The method of using the above-mentioned pulse booster circuit to increase the voltage released to the electric nozzle is as follows: after the charging voltage of the energy storage capacitor C1 reaches the rated value and the switch S is turned on, the energy storage capacitor C1, the switch S, the inductor L and the electric nozzle form an inductance capacitance Low-frequency oscillation circuit; after the switch S is turned on, the energy storage capacitor C1 quickly fully charges the capacitor C2, and the capacitor C2, the inductor L and the nozzle form an inductance-capacitor high-frequency oscillation circuit; the inductance-capacitor low-frequency oscillation circuit and the inductance-capacitor high-frequency oscillation circuit are superimposed An output voltage higher than that when the energy storage capacitor C1 is turned on is formed.

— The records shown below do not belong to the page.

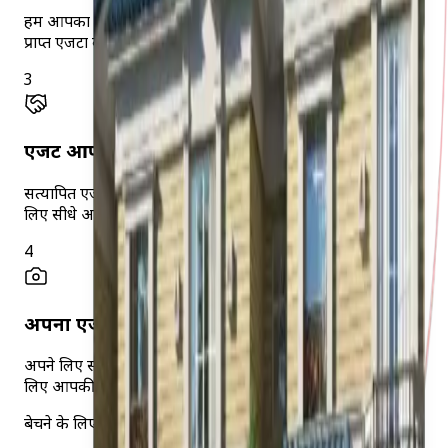
हम आपका विवरण Egypt MLS पर आपके क्षेत्र में सक्रिय लाइसेंस
प्राप्त एजेंटों के साथ साझा करते हैं।
3
एजेंट आपसे संपर्क करते हैं
सत्यापित एजेंट मूल्यांकन, मार्केटिंग और प्रतिनिधित्व पर चर्चा करने के
लिए सीधे आपसे संपर्क करते हैं।
4
अपना एजेंट चुनें और MLS पर लाइव हों
अपने लिए सबसे उपयुक्त एजेंट चुनें — वे अधिकतम एक्सपोज़र के
लिए आपकी संपत्ति को Egypt MLS पर सूचीबद्ध करेंगे।
बेचने के लिए तैयार हैं? आज ही शुरू करें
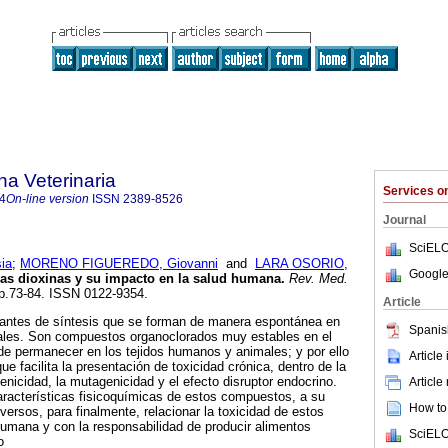
na Veterinaria
Services 
4
On-line version
ISSN
2389-8526
Journal
SciELO
ia
;
MORENO FIGUEREDO, Giovanni
and
LARA OSORIO,
Google
las dioxinas y su impacto en la salud humana
.
Rev. Med.
pp.73-84. ISSN 0122-9354.
Article
antes de síntesis que se forman de manera espontánea en
Spanis
iales. Son compuestos organoclorados muy estables en el
e permanecer en los tejidos humanos y animales; y por ello
Article
e facilita la presentación de toxicidad crónica, dentro de la
enicidad, la mutagenicidad y el efecto disruptor endocrino.
Article
aracterísticas fisicoquímicas de estos compuestos, a su
How to 
versos, para finalmente, relacionar la toxicidad de estos
umana y con la responsabilidad de producir alimentos
SciELO
o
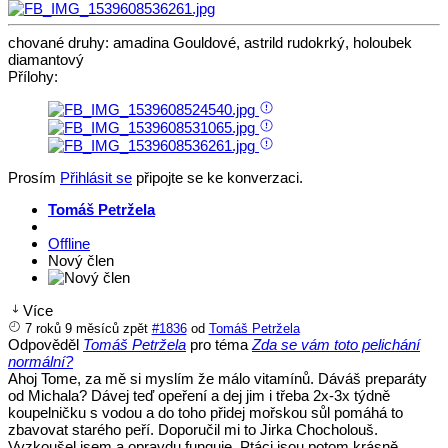
chované druhy: amadina Gouldové, astrild rudokrký, holoubek
diamantový
Přílohy:
Prosím
Přihlásit se
připojte se ke konverzaci.
Tomáš Petržela
Offline
Nový člen
Více
7 roků 9 měsíců zpět
#1836
od
Tomáš Petržela
Odpověděl
Tomáš Petržela
pro téma
Zda se vám toto pelichání
normální?
Ahoj Tome, za mě si myslím že málo vitamínů. Dáváš preparáty
od Michala? Dávej teď opeření a dej jim i třeba 2x-3x týdně
koupelničku s vodou a do toho přidej mořskou sůl pomáhá to
zbavovat starého peří. Doporučil mi to Jirka Chocholouš.
Vyzkoušel jsem a opravdu funguje. Ptáci jsou potom krásně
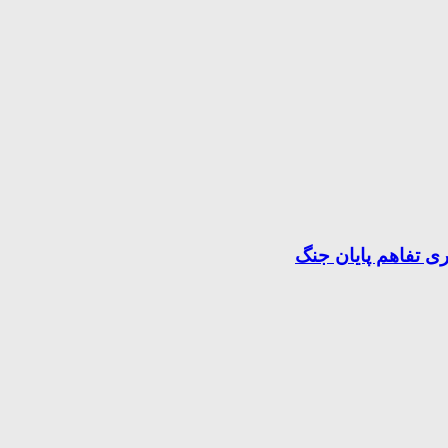
ری تفاهم پایان جنگ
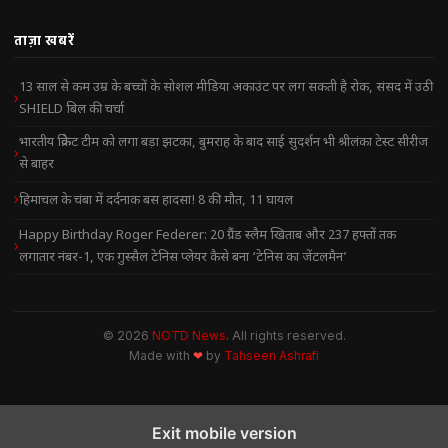
ताज़ा खबरें
13 साल से कम उम्र के बच्चों के सोशल मीडिया अकाउंट पर लग सकती है रोक, संसद में उठी
SHIELD बिल की चर्चा
भारतीय क्रिकेट टीम को लगा बड़ा झटका, बुमराह के बाद साई सुदर्शन भी श्रीलंका टेस्ट सीरीज
से बाहर
हिमाचल के चंबा में दर्दनाक बस हादसा! 8 की मौत, 11 घायल
Happy Birthday Roger Federer: 20 ग्रैंड स्लैम खिताब और 237 हफ्तों तक
लगातार नंबर-1, एक गुस्सैल टेनिस प्लेयर कैसे बना ‘टेनिस का जेंटलमैन’
© 2026
NOTD News
. All rights reserved.
Made with
❤
by
Tahseen Ashrafi
NOTD NEWS
Exit mobile version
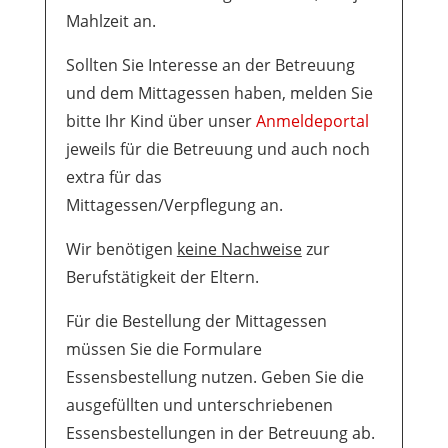
Mahlzeit an.
Sollten Sie Interesse an der Betreuung
und dem Mittagessen haben, melden Sie
bitte Ihr Kind über unser
Anmeldeportal
jeweils für die Betreuung und auch noch
extra für das
Mittagessen/Verpflegung an.
Wir benötigen
keine Nachweise
zur
Berufstätigkeit der Eltern.
Für die Bestellung der Mittagessen
müssen Sie die Formulare
Essensbestellung nutzen. Geben Sie die
ausgefüllten und unterschriebenen
Essensbestellungen in der Betreuung ab.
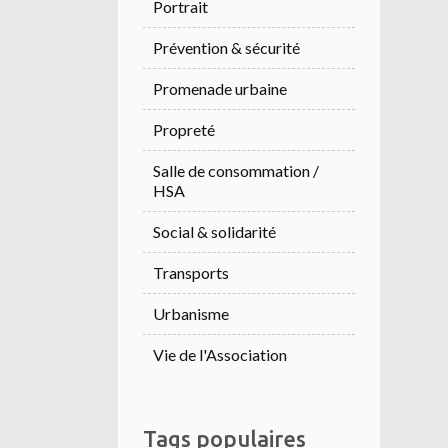
Portrait
Prévention & sécurité
Promenade urbaine
Propreté
Salle de consommation /
HSA
Social & solidarité
Transports
Urbanisme
Vie de l'Association
Tags populaires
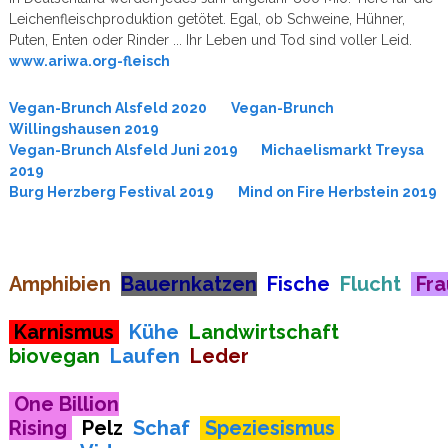
Leichenfleischproduktion getötet. Egal, ob Schweine, Hühner,
Puten, Enten oder Rinder ... Ihr Leben und Tod sind voller Leid.
www.ariwa.org-fleisch
Vegan-Brunch Alsfeld 2020
Vegan-Brunch
Willingshausen 2019
Vegan-Brunch Alsfeld Juni 2019
Michaelismarkt Treysa
2019
Burg Herzberg Festival 2019
Mind on Fire Herbstein 2019
Amphibien
Bauernkatzen
Fische
Flucht
Fr
Karnismus
Kühe
Landwirtschaft
biovegan
Laufen
Leder
One Billion
Rising
Pelz
Schaf
Speziesismus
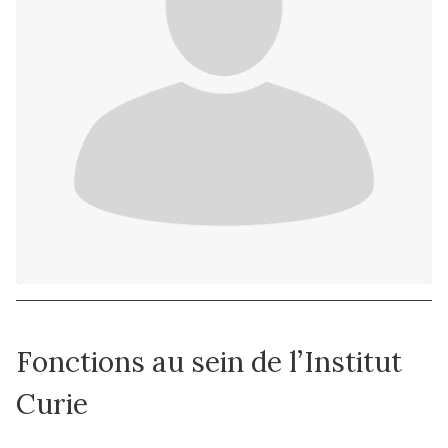
Fonctions au sein de l’Institut
Curie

The embodiments of the present invention have been described in detail above, but the content described is only a preferred embodiment of the present invention, and cannot be considered as limiting the implementation scope of the present invention. All equal changes and improvements made according to the creative scope of the present invention should still belong to the scope covered by this patent.

Claims (3)

1. A pulse booster circuit, including a diode D, used to rectify the high voltage generated by the ignition device; an energy storage capacitor C1, used to store the electric energy rectified by the diode D; an inductor L, used to connect with the energy storage capacitor C1 forms an inductance-capacitance low-frequency oscillation circuit; and, a switch S is used to conduct the energy storage capacitor C1, the inductance L and the nozzle circuit; it is characterized in that it also includes: Capacitor C2 is used to form an inductance-capacitance high-frequency oscillation circuit with the inductance L; Diode D, switch S and inductance L are connected in series to the nozzle, and the other end of the nozzle is grounded; the energy storage capacitor C1 and capacitor C2 are connected in parallel and both are grounded; the other end of the energy storage capacitor C1 is connected between the diode D and the switch S; The other end of the capacitor C2 is connected between the switch S and the inductor L. 2 . The pulse booster circuit according to claim 1 , wherein the ratio of the capacitance of the energy storage capacitor C1 to the capacitance of the capacitor C2 is greater than 20:1. 3. The method for boosting voltage using the pulse booster circuit according to claim 1 or 2, characterized in that: after the charging voltage of the energy storage capacitor C1 reaches the rated value and the switch S is turned on, the energy storage capacitor C1, the switch S, and the inductor L It forms an inductance-capacitance low-frequency oscillation circuit with the electric nozzle; after the switch S is turned on, the energy storage capacitor C1 quickly fully charges the capacitor C2, and the capacitor C2, inductor L and the electric nozzle form an inductance-capacitance high-frequency oscillation circuit; the inductance-capacitance low-frequency oscillation circuit and the inductance The capacitor high-frequency oscillation circuit is superimposed to form an output voltage higher than that of the energy storage capacitor C1 when it is turned on.